[Point tracking data]
|---|

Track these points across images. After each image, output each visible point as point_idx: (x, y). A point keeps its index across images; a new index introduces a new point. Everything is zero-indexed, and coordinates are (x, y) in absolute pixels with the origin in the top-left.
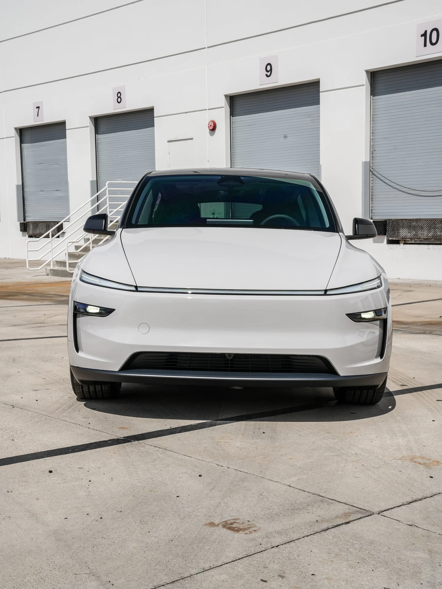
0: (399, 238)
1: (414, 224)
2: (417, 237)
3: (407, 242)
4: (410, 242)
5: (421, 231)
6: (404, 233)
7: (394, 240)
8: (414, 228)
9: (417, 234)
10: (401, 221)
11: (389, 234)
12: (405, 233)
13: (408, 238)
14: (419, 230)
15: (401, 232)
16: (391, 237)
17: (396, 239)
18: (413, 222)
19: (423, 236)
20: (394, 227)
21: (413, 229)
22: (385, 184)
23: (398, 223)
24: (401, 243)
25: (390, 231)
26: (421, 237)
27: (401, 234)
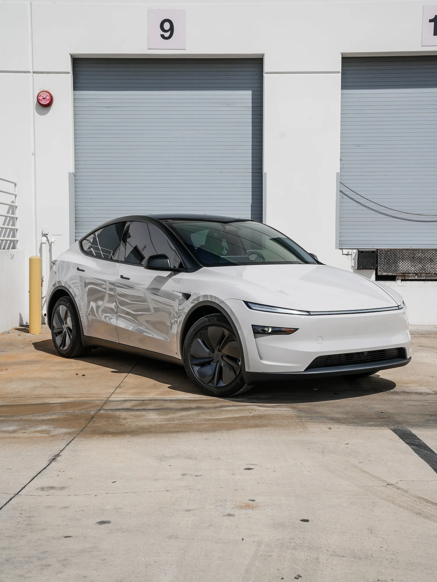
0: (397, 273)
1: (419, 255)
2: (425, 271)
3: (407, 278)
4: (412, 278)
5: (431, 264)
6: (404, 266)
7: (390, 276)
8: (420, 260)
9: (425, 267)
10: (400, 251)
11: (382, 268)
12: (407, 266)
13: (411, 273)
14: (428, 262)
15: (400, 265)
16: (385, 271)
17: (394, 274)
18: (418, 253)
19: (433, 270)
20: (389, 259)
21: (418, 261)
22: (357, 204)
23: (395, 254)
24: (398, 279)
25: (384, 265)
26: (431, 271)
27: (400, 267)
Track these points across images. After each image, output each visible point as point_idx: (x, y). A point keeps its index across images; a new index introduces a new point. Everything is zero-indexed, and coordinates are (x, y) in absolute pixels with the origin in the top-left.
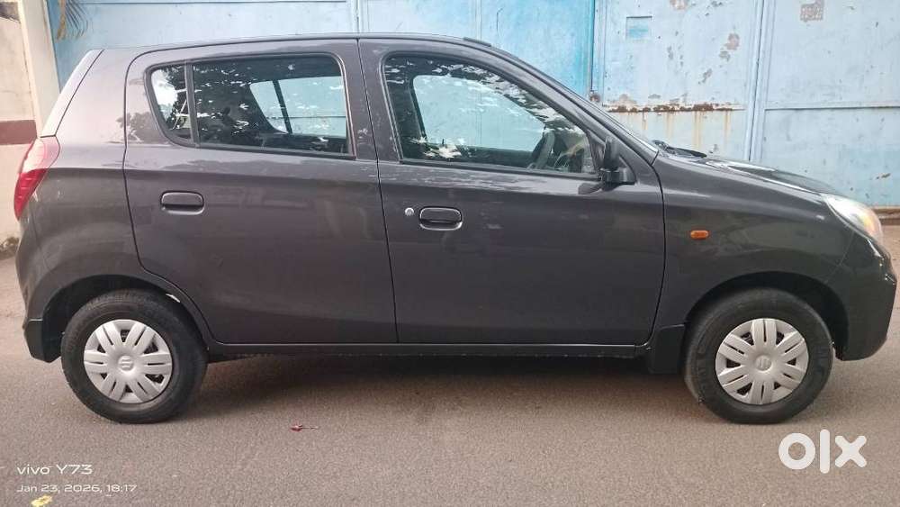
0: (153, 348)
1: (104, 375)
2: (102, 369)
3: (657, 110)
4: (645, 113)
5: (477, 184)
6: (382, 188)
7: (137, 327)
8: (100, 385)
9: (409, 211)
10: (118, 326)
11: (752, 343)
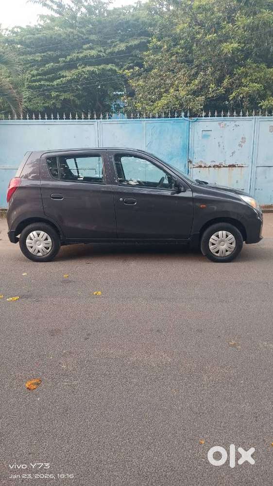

|---|

[WHAT YOU ARE ASKED TO DO]:
Update all the material by changing "top-left" to "upper-left" wherever it occurs, leaving everything else as it is, and omit the pictures from your answer.

[TASK RESPONSE]:
Track these points across images. After each image, output each visible point as point_idx: (x, y). A point keeps its index across images; a new index introduces a new point. Everything is zero-indexed, and coordinates are (x, y) in absolute pixels with the origin in the upper-left.
0: (399, 238)
1: (414, 224)
2: (417, 237)
3: (407, 242)
4: (410, 242)
5: (421, 231)
6: (404, 233)
7: (394, 240)
8: (414, 228)
9: (417, 234)
10: (401, 221)
11: (389, 234)
12: (405, 233)
13: (408, 238)
14: (419, 230)
15: (401, 232)
16: (391, 237)
17: (396, 239)
18: (413, 222)
19: (423, 236)
20: (394, 227)
21: (413, 229)
22: (385, 184)
23: (398, 223)
24: (401, 243)
25: (390, 231)
26: (421, 237)
27: (401, 234)
0: (397, 273)
1: (419, 255)
2: (425, 271)
3: (407, 278)
4: (412, 278)
5: (431, 264)
6: (404, 266)
7: (390, 276)
8: (420, 260)
9: (425, 267)
10: (400, 251)
11: (382, 268)
12: (407, 266)
13: (411, 273)
14: (428, 262)
15: (400, 265)
16: (385, 271)
17: (394, 274)
18: (418, 253)
19: (433, 270)
20: (389, 259)
21: (418, 261)
22: (357, 204)
23: (395, 254)
24: (398, 279)
25: (384, 265)
26: (431, 271)
27: (400, 267)
Track these points across images. After each image, output each visible point as point_idx: (x, y). A point keeps its index across images; a new index introduces a new point. Everything is zero-indexed, and coordinates are (x, y) in absolute pixels with the origin in the upper-left.
0: (153, 348)
1: (104, 375)
2: (102, 369)
3: (657, 110)
4: (645, 113)
5: (477, 184)
6: (382, 188)
7: (137, 327)
8: (100, 385)
9: (409, 211)
10: (118, 326)
11: (752, 343)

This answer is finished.